I know, I know, “Give me a break. Cut the dramatics.”, right?

Possibly. It’s possible that I’m overreacting to Alito’s appointment to the Supreme Court, and to the probable overturning of Roe v Wade. It is possible. But there is something else happening, which makes this appointment all the more tragic. There is a change in the air. The stigma is coming back, and it is growing.

You see, I’m hearing the argument that even if RvW is overturned, and the right to an abortion is given back to the decision of the states, and that even if Red States choose to deny the right, then there will be Blue States which will still allow it. Ok. Granted. This makes sense, if you stop right there. But, take it further. What happens to the overall social consensus on abortion? There has always been a stigma. What happens to that stigma when the majority of the states in the US decide to ban abortions? That stigma grows and it spreads. It spreads throughout the households of the Red States and deep into the households of the Blue States.

“So, big freakin’ deal”, you say. “That’s good news. That means less ‘babies’ being slaughtered”.

Wrong.

That means that the unborn fetuses of the women, who seek abortion, will be aborted more and more frequently by unlicensed shysters. In Red States it will happen overnight with each signing of a new law. In Blue States the doors may remain open, but the legitimate business will wane, as more and more covert business open their dens.
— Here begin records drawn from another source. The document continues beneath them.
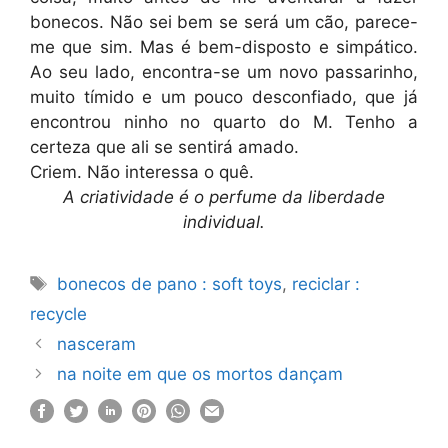
bonecos. Não sei bem se será um cão, parece-
me que sim. Mas é bem-disposto e simpático.
Ao seu lado, encontra-se um novo passarinho,
muito tímido e um pouco desconfiado, que já
encontrou ninho no quarto do M. Tenho a
certeza que ali se sentirá amado.
Criem. Não interessa o quê.
A criatividade é o perfume da liberdade
individual.
Etiquetas
bonecos de pano : soft toys
,
reciclar :
recycle
nasceram
na noite em que os mortos dançam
I happen to be very well acquainted with three examples of how this will occur. How well acquainted? I am related to all three: my aunt, my great aunt, and my first cousin, two of who had their abortions performed by unlicensed quacks, regardless of it’s legality at the time. The other, my cousin, had hers legally, but never told anyone about it until very recently. She contends, that at that age and under the stress of her circumstances, she would have had it done by any means available, legal or otherwise.

My great aunt had hers performed illegally in the 1960’s, when her mother drove her out of state, under the guise of a mother and daughter retreat. The mother carried the secret with her to her grave. The daughter, my great aunt, finally revealed the episode to her family when she found out she was dying of cancer.
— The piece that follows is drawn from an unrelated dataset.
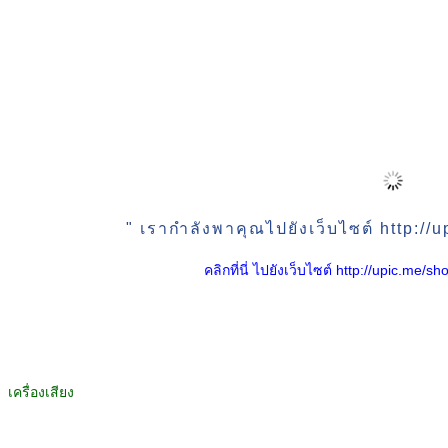
" เรากำลังพาคุณไปยังเว็บไซต์ http:/
คลิกที่นี่ ไปยังเว็บไซต์ http://upic.me
เครื่องเสียง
My immediate aunt had her abortion performed legally; post RvW, but before licensed clinics had made their way into small-town Alabama. She, however, didn’t fair as fortunate as the other two had with theirs. Thanks to the benefits of unlicensed quackery, she became septic shortly after the procedure, and was soon struggling for her life inside a Birmingham hospital. Thankfully she survived, but the damage caused to her reproductive organs was irreversible, and although wiser and more responsible later in life, she was never able to have children.
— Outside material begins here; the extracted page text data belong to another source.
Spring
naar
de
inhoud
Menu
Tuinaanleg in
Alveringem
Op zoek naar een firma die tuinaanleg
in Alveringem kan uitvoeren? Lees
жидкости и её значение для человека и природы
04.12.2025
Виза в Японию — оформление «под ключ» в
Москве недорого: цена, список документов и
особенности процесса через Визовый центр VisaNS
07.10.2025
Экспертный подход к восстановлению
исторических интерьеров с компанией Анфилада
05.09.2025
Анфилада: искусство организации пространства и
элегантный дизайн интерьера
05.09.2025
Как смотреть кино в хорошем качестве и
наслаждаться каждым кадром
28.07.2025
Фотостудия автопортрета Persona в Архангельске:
These women were not sluts, but they did make mistakes. They didn’t make it a practice of sleeping around with everyone in town, they were once young and foolish, and because of their foolishness tried to rectify their mistakes by any means necessary. All people are young and foolish at some point. All people will make mistakes. People will not stop making these mistakes and they will always find (if they can’t find the most socially acceptable means) the most anonymous means of rectifying them, no matter what the risk.

By overturning Roe vs Wade we will not be solving the problem.

We will, instead, be perpetuating a stigma. A stigma, which will only serve to endanger and destroy the lives of those people who will make mistakes, regardless of any change in law.